==== Records provided ====

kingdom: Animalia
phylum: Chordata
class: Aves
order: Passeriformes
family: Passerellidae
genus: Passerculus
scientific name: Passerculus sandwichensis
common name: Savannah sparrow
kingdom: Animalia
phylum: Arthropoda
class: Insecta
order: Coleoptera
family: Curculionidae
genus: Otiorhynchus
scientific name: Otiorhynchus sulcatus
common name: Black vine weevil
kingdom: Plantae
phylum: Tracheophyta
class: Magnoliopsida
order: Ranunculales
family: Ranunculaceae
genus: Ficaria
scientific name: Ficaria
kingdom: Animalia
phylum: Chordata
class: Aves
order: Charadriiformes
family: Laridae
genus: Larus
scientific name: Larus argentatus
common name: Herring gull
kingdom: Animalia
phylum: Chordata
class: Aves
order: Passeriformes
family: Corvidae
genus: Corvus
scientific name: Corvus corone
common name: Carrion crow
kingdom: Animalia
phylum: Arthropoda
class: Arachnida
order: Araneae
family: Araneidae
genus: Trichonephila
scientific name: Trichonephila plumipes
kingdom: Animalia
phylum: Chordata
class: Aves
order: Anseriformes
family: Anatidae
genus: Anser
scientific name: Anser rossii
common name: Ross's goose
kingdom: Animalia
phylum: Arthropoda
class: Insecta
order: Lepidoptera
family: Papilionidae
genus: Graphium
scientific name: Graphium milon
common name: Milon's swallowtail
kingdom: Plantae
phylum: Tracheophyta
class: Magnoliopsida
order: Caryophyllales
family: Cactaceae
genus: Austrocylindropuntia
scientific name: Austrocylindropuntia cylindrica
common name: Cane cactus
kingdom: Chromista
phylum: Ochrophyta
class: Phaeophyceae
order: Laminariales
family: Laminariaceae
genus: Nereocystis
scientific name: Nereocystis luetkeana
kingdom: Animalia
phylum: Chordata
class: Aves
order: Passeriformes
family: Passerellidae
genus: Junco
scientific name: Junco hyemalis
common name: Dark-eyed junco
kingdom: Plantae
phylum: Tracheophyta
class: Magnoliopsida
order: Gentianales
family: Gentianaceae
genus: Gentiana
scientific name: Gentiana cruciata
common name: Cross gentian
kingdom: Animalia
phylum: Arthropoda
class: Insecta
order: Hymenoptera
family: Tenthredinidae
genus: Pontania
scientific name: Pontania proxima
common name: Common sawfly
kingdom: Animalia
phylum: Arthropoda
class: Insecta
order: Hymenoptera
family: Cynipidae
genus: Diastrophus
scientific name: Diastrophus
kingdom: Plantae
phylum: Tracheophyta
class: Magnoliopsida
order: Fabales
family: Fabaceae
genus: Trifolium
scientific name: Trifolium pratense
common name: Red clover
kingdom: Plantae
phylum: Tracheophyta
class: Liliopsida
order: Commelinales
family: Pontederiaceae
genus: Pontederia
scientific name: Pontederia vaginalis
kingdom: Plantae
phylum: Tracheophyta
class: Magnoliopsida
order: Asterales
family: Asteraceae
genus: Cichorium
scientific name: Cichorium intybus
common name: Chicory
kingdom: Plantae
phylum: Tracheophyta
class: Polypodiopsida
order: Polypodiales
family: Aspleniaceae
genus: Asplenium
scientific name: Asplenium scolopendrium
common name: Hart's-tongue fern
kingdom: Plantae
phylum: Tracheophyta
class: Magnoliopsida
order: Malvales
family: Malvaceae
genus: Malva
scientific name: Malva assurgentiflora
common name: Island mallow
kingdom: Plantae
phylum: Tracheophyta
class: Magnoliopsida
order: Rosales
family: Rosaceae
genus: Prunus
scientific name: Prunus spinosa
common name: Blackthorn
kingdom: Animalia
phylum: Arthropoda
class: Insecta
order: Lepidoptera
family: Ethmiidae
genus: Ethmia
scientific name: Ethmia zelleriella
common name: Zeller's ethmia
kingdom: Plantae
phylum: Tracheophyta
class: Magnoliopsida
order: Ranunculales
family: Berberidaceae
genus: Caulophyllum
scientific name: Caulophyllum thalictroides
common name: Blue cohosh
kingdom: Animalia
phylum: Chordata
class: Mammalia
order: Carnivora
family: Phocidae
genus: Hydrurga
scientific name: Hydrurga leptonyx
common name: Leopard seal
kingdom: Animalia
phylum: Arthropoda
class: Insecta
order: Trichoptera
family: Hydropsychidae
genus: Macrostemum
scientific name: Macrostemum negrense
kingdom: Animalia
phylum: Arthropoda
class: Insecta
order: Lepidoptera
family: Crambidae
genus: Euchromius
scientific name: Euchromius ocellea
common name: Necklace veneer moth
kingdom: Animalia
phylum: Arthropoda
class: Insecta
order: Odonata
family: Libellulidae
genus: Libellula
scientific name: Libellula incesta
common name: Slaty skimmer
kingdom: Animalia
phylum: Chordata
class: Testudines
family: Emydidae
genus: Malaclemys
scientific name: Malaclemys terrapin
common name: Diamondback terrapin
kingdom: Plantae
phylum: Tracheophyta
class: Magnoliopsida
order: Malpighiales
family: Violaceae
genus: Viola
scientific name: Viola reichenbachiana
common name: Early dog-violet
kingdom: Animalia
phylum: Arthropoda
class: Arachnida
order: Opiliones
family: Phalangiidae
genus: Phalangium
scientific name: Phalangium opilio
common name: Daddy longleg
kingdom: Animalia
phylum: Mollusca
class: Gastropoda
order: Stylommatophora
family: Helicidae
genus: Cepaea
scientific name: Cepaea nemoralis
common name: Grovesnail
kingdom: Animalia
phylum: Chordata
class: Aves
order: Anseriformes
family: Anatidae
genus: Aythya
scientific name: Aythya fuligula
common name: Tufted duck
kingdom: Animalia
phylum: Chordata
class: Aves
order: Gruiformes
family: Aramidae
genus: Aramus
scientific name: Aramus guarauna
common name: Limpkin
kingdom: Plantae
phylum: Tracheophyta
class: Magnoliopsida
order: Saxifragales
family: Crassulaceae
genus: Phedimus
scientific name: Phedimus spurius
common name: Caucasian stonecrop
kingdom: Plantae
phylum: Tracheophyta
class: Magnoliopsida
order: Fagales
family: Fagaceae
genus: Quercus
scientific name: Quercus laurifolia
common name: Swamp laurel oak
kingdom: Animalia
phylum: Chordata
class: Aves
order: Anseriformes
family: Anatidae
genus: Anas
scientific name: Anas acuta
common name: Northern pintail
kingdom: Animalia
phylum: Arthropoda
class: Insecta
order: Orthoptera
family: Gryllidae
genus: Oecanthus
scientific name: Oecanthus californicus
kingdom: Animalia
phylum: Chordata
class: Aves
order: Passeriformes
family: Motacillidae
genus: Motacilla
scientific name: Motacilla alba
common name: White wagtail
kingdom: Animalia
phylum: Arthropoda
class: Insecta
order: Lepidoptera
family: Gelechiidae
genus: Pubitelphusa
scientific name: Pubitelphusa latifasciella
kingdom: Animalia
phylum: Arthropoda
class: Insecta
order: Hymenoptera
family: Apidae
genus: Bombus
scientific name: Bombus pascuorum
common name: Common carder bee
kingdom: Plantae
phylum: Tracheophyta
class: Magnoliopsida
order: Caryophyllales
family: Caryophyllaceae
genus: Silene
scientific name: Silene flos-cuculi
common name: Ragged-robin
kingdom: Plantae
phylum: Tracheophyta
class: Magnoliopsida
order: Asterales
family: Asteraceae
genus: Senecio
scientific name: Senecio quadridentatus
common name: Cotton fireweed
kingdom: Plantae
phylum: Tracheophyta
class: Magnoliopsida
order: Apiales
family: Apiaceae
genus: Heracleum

====

Aim -> Please rewrite all the lines of the material above, putting "vernacular name" in place of each "common name" and leaving everything else unchanged.

The answer ->
kingdom: Animalia
phylum: Chordata
class: Aves
order: Passeriformes
family: Passerellidae
genus: Passerculus
scientific name: Passerculus sandwichensis
vernacular name: Savannah sparrow
kingdom: Animalia
phylum: Arthropoda
class: Insecta
order: Coleoptera
family: Curculionidae
genus: Otiorhynchus
scientific name: Otiorhynchus sulcatus
vernacular name: Black vine weevil
kingdom: Plantae
phylum: Tracheophyta
class: Magnoliopsida
order: Ranunculales
family: Ranunculaceae
genus: Ficaria
scientific name: Ficaria
kingdom: Animalia
phylum: Chordata
class: Aves
order: Charadriiformes
family: Laridae
genus: Larus
scientific name: Larus argentatus
vernacular name: Herring gull
kingdom: Animalia
phylum: Chordata
class: Aves
order: Passeriformes
family: Corvidae
genus: Corvus
scientific name: Corvus corone
vernacular name: Carrion crow
kingdom: Animalia
phylum: Arthropoda
class: Arachnida
order: Araneae
family: Araneidae
genus: Trichonephila
scientific name: Trichonephila plumipes
kingdom: Animalia
phylum: Chordata
class: Aves
order: Anseriformes
family: Anatidae
genus: Anser
scientific name: Anser rossii
vernacular name: Ross's goose
kingdom: Animalia
phylum: Arthropoda
class: Insecta
order: Lepidoptera
family: Papilionidae
genus: Graphium
scientific name: Graphium milon
vernacular name: Milon's swallowtail
kingdom: Plantae
phylum: Tracheophyta
class: Magnoliopsida
order: Caryophyllales
family: Cactaceae
genus: Austrocylindropuntia
scientific name: Austrocylindropuntia cylindrica
vernacular name: Cane cactus
kingdom: Chromista
phylum: Ochrophyta
class: Phaeophyceae
order: Laminariales
family: Laminariaceae
genus: Nereocystis
scientific name: Nereocystis luetkeana
kingdom: Animalia
phylum: Chordata
class: Aves
order: Passeriformes
family: Passerellidae
genus: Junco
scientific name: Junco hyemalis
vernacular name: Dark-eyed junco
kingdom: Plantae
phylum: Tracheophyta
class: Magnoliopsida
order: Gentianales
family: Gentianaceae
genus: Gentiana
scientific name: Gentiana cruciata
vernacular name: Cross gentian
kingdom: Animalia
phylum: Arthropoda
class: Insecta
order: Hymenoptera
family: Tenthredinidae
genus: Pontania
scientific name: Pontania proxima
vernacular name: Common sawfly
kingdom: Animalia
phylum: Arthropoda
class: Insecta
order: Hymenoptera
family: Cynipidae
genus: Diastrophus
scientific name: Diastrophus
kingdom: Plantae
phylum: Tracheophyta
class: Magnoliopsida
order: Fabales
family: Fabaceae
genus: Trifolium
scientific name: Trifolium pratense
vernacular name: Red clover
kingdom: Plantae
phylum: Tracheophyta
class: Liliopsida
order: Commelinales
family: Pontederiaceae
genus: Pontederia
scientific name: Pontederia vaginalis
kingdom: Plantae
phylum: Tracheophyta
class: Magnoliopsida
order: Asterales
family: Asteraceae
genus: Cichorium
scientific name: Cichorium intybus
vernacular name: Chicory
kingdom: Plantae
phylum: Tracheophyta
class: Polypodiopsida
order: Polypodiales
family: Aspleniaceae
genus: Asplenium
scientific name: Asplenium scolopendrium
vernacular name: Hart's-tongue fern
kingdom: Plantae
phylum: Tracheophyta
class: Magnoliopsida
order: Malvales
family: Malvaceae
genus: Malva
scientific name: Malva assurgentiflora
vernacular name: Island mallow
kingdom: Plantae
phylum: Tracheophyta
class: Magnoliopsida
order: Rosales
family: Rosaceae
genus: Prunus
scientific name: Prunus spinosa
vernacular name: Blackthorn
kingdom: Animalia
phylum: Arthropoda
class: Insecta
order: Lepidoptera
family: Ethmiidae
genus: Ethmia
scientific name: Ethmia zelleriella
vernacular name: Zeller's ethmia
kingdom: Plantae
phylum: Tracheophyta
class: Magnoliopsida
order: Ranunculales
family: Berberidaceae
genus: Caulophyllum
scientific name: Caulophyllum thalictroides
vernacular name: Blue cohosh
kingdom: Animalia
phylum: Chordata
class: Mammalia
order: Carnivora
family: Phocidae
genus: Hydrurga
scientific name: Hydrurga leptonyx
vernacular name: Leopard seal
kingdom: Animalia
phylum: Arthropoda
class: Insecta
order: Trichoptera
family: Hydropsychidae
genus: Macrostemum
scientific name: Macrostemum negrense
kingdom: Animalia
phylum: Arthropoda
class: Insecta
order: Lepidoptera
family: Crambidae
genus: Euchromius
scientific name: Euchromius ocellea
vernacular name: Necklace veneer moth
kingdom: Animalia
phylum: Arthropoda
class: Insecta
order: Odonata
family: Libellulidae
genus: Libellula
scientific name: Libellula incesta
vernacular name: Slaty skimmer
kingdom: Animalia
phylum: Chordata
class: Testudines
family: Emydidae
genus: Malaclemys
scientific name: Malaclemys terrapin
vernacular name: Diamondback terrapin
kingdom: Plantae
phylum: Tracheophyta
class: Magnoliopsida
order: Malpighiales
family: Violaceae
genus: Viola
scientific name: Viola reichenbachiana
vernacular name: Early dog-violet
kingdom: Animalia
phylum: Arthropoda
class: Arachnida
order: Opiliones
family: Phalangiidae
genus: Phalangium
scientific name: Phalangium opilio
vernacular name: Daddy longleg
kingdom: Animalia
phylum: Mollusca
class: Gastropoda
order: Stylommatophora
family: Helicidae
genus: Cepaea
scientific name: Cepaea nemoralis
vernacular name: Grovesnail
kingdom: Animalia
phylum: Chordata
class: Aves
order: Anseriformes
family: Anatidae
genus: Aythya
scientific name: Aythya fuligula
vernacular name: Tufted duck
kingdom: Animalia
phylum: Chordata
class: Aves
order: Gruiformes
family: Aramidae
genus: Aramus
scientific name: Aramus guarauna
vernacular name: Limpkin
kingdom: Plantae
phylum: Tracheophyta
class: Magnoliopsida
order: Saxifragales
family: Crassulaceae
genus: Phedimus
scientific name: Phedimus spurius
vernacular name: Caucasian stonecrop
kingdom: Plantae
phylum: Tracheophyta
class: Magnoliopsida
order: Fagales
family: Fagaceae
genus: Quercus
scientific name: Quercus laurifolia
vernacular name: Swamp laurel oak
kingdom: Animalia
phylum: Chordata
class: Aves
order: Anseriformes
family: Anatidae
genus: Anas
scientific name: Anas acuta
vernacular name: Northern pintail
kingdom: Animalia
phylum: Arthropoda
class: Insecta
order: Orthoptera
family: Gryllidae
genus: Oecanthus
scientific name: Oecanthus californicus
kingdom: Animalia
phylum: Chordata
class: Aves
order: Passeriformes
family: Motacillidae
genus: Motacilla
scientific name: Motacilla alba
vernacular name: White wagtail
kingdom: Animalia
phylum: Arthropoda
class: Insecta
order: Lepidoptera
family: Gelechiidae
genus: Pubitelphusa
scientific name: Pubitelphusa latifasciella
kingdom: Animalia
phylum: Arthropoda
class: Insecta
order: Hymenoptera
family: Apidae
genus: Bombus
scientific name: Bombus pascuorum
vernacular name: Common carder bee
kingdom: Plantae
phylum: Tracheophyta
class: Magnoliopsida
order: Caryophyllales
family: Caryophyllaceae
genus: Silene
scientific name: Silene flos-cuculi
vernacular name: Ragged-robin
kingdom: Plantae
phylum: Tracheophyta
class: Magnoliopsida
order: Asterales
family: Asteraceae
genus: Senecio
scientific name: Senecio quadridentatus
vernacular name: Cotton fireweed
kingdom: Plantae
phylum: Tracheophyta
class: Magnoliopsida
order: Apiales
family: Apiaceae
genus: Heracleum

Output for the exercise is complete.